== ASSIGNED TASK ==
Pick out each line of the records that includes the string "sich", and copy it.

****************************************

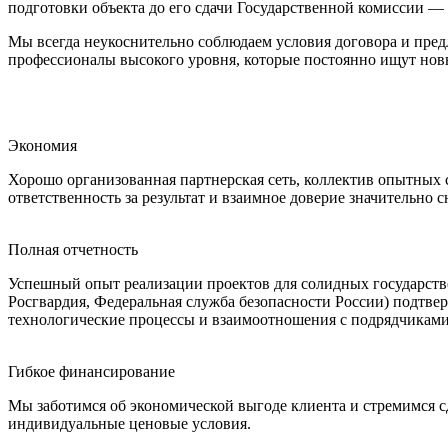
подготовки объекта до его сдачи Государственной комиссии 
Мы всегда неукоснительно соблюдаем условия договора и пре
профессионалы высокого уровня, которые постоянно ищут новы
Экономия
Хорошо организованная партнерская сеть, коллектив опытных 
ответственность за результат и взаимное доверие значительно
Полная отчетность
Успешный опыт реализации проектов для солидных государств
Росгвардия, Федеральная служба безопасности России) подтве
технологические процессы и взаимоотношения с подрядчиками 
Гибкое финансирование
Мы заботимся об экономической выгоде клиента и стремимся 
индивидуальные ценовые условия.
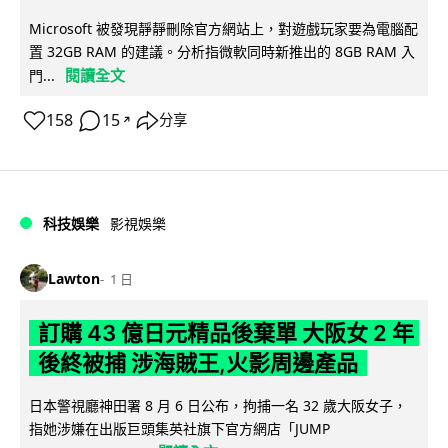
Microsoft 被發現靜靜刪除官方網站上，對遊戲玩家要為電腦配
置 32GB RAM 的建議。分析指微軟同時新推出的 8GB RAM 入
閱讀全文
門...
158
15
分享
↗
科技娛樂
影視娛樂
Lawton
1 日
訂購 43 億日元精品後棄單 大阪女 2 年
後終被捕 涉海賊王,火影周邊產品
日本警視廳神田署 8 月 6 日公布，拘捕一名 32 歲大阪女子，
指她涉嫌在出版巨頭集英社旗下官方網店「JUMP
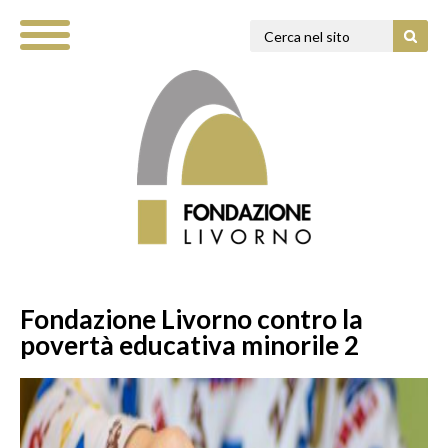
Fondazione Livorno contro la
povertà educativa minorile 2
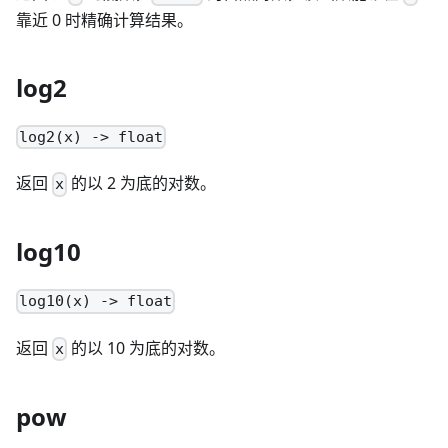
靠近 0 时精确计算结果。
log2
log2(x) -> float
返回
的以 2 为底的对数。
x
log10
log10(x) -> float
返回
的以 10 为底的对数。
x
pow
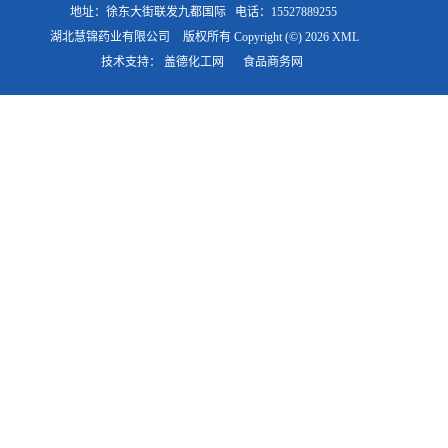
地址：徐东大街联发九都国际
电话：15527889255
湖北慧锦药业有限公司
版权所有 Copyright (©) 2026
XML
技术支持：
盖德化工网
食品商务网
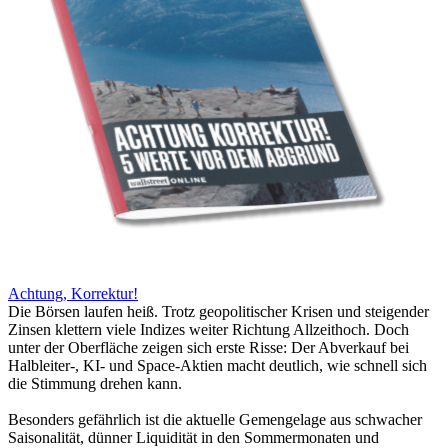
Achtung, Korrektur!
Die Börsen laufen heiß. Trotz geopolitischer Krisen und steigender
Zinsen klettern viele Indizes weiter Richtung Allzeithoch. Doch
unter der Oberfläche zeigen sich erste Risse: Der Abverkauf bei
Halbleiter-, KI- und Space-Aktien macht deutlich, wie schnell sich
die Stimmung drehen kann.
Besonders gefährlich ist die aktuelle Gemengelage aus schwacher
Saisonalität, dünner Liquidität in den Sommermonaten und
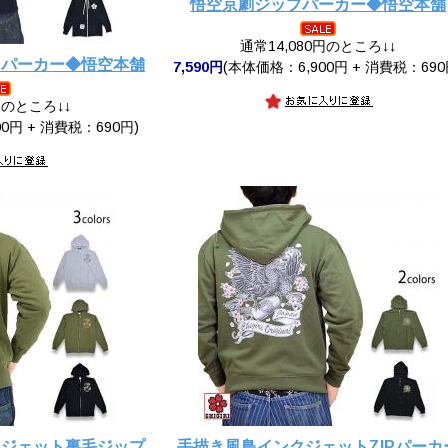
悟空京劇ジップパーカー◆悟空本舗
通常14,080円のところ↓↓
トパーカー◆悟空本舗
7,590円
(本体価格：6,900円 + 消費税：690
円のところ↓↓
0円 + 消費税：690円)
クジェット裏毛ジップ
手描き風鳥インクジェットZIPパーカ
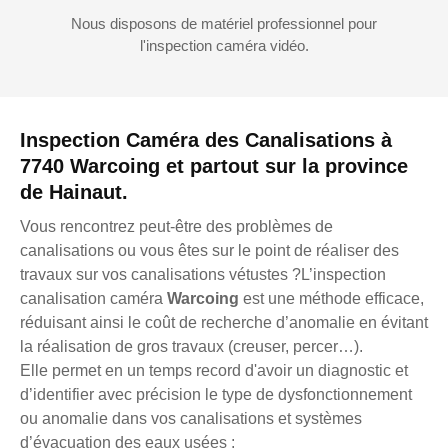
Nous disposons de matériel professionnel pour
l'inspection caméra vidéo.
Inspection Caméra des Canalisations à
7740 Warcoing et partout sur la province
de Hainaut.
Vous rencontrez peut-être des problèmes de
canalisations ou vous êtes sur le point de réaliser des
travaux sur vos canalisations vétustes ?L’inspection
canalisation caméra
Warcoing
est une méthode efficace,
réduisant ainsi le coût de recherche d’anomalie en évitant
la réalisation de gros travaux (creuser, percer…).
Elle permet en un temps record d'avoir un diagnostic et
d’identifier avec précision le type de dysfonctionnement
ou anomalie dans vos canalisations et systèmes
d’évacuation des eaux usées :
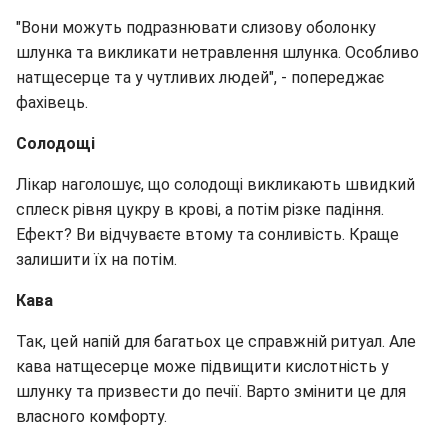
"Вони можуть подразнювати слизову оболонку
шлунка та викликати нетравлення шлунка. Особливо
натщесерце та у чутливих людей", - попереджає
фахівець.
Солодощі
Лікар наголошує, що солодощі викликають швидкий
сплеск рівня цукру в крові, а потім різке падіння.
Ефект? Ви відчуваєте втому та сонливість. Краще
залишити їх на потім.
Кава
Так, цей напій для багатьох це справжній ритуал. Але
кава натщесерце може підвищити кислотність у
шлунку та призвести до печії. Варто змінити це для
власного комфорту.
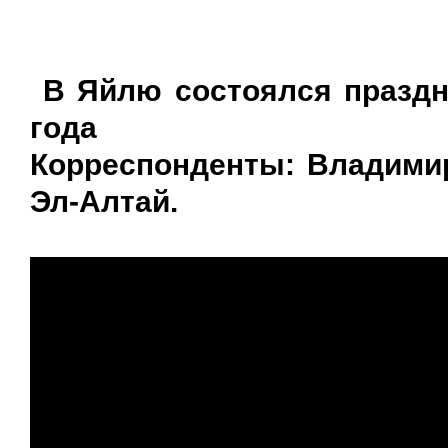
В Яйлю состоялся празд
года
Корреспонденты: Владими
Эл-Алтай.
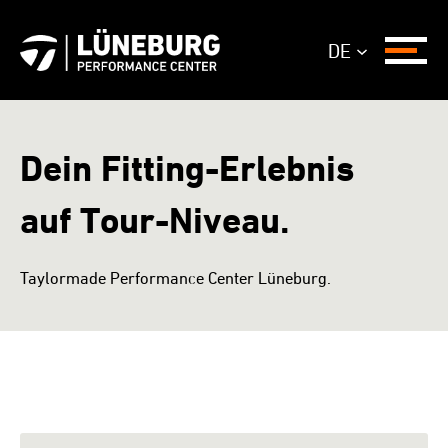
Zum
Inhalt
DE
Menü
springen
Dein Fitting-Erlebnis
auf Tour-Niveau.
Taylormade Performance Center Lüneburg.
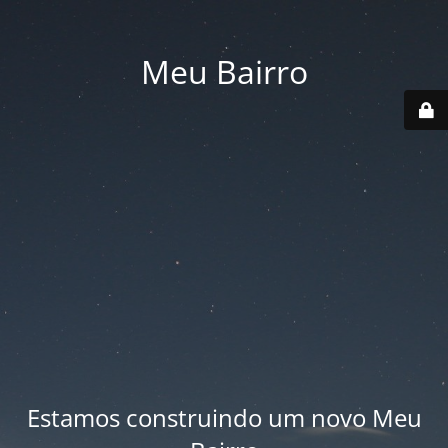
Meu Bairro
Estamos construindo um novo Meu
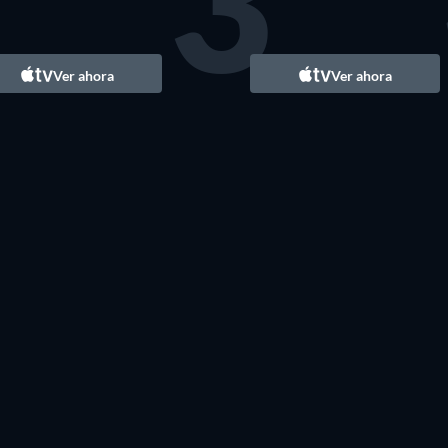
3
TV
TV
Ver ahora
Ver ahora
TV
TV
TV
TV
TV
TV
TV
TV
TV
TV
TV
TV
TV
TV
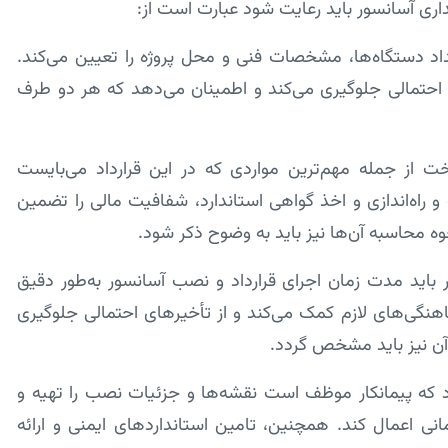
اری آسانسور باید رعایت شود عبارت است از:
داد دستگاه‌ها، مشخصات فنی و محل پروژه را تعیین می‌کند.
احتمالی جلوگیری می‌کند و اطمینان می‌دهد که هر دو طرف
خت از جمله مهم‌ترین مواردی که در این قرارداد می‌بایست
راه‌اندازی و اخذ گواهی استاندارد، شفافیت مالی را تضمین
ه محاسبه آن‌ها نیز باید به وضوح ذکر شود.
 باید مدت زمان اجرای قرارداد و نصب آسانسور به‌طور دقیق
نگی‌های لازم کمک می‌کند و از تأخیرهای احتمالی جلوگیری
 آن نیز باید مشخص گردد.
ود که پیمانکار موظف است نقشه‌ها و جزئیات نصب را تهیه و
مانی اعمال کند. همچنین، تامین استانداردهای ایمنی و ارائه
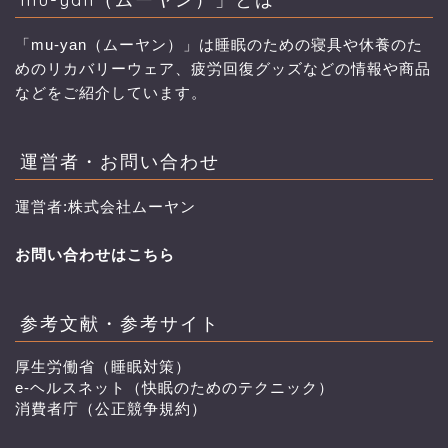
「mu-yan（ムーヤン）」は睡眠のための寝具や休養のた
めのリカバリーウェア、疲労回復グッズなどの情報や商品
などをご紹介しています。
運営者・お問い合わせ
運営者:株式会社ムーヤン
お問い合わせはこちら
参考文献・参考サイト
厚生労働省（睡眠対策）
e-ヘルスネット（快眠のためのテクニック）
消費者庁（公正競争規約）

****************************************

== OUTPUT FOR THIS TASK ==
unter der Oberfläche zeigen sich erste Risse: Der Abverkauf bei
Halbleiter-, KI- und Space-Aktien macht deutlich, wie schnell sich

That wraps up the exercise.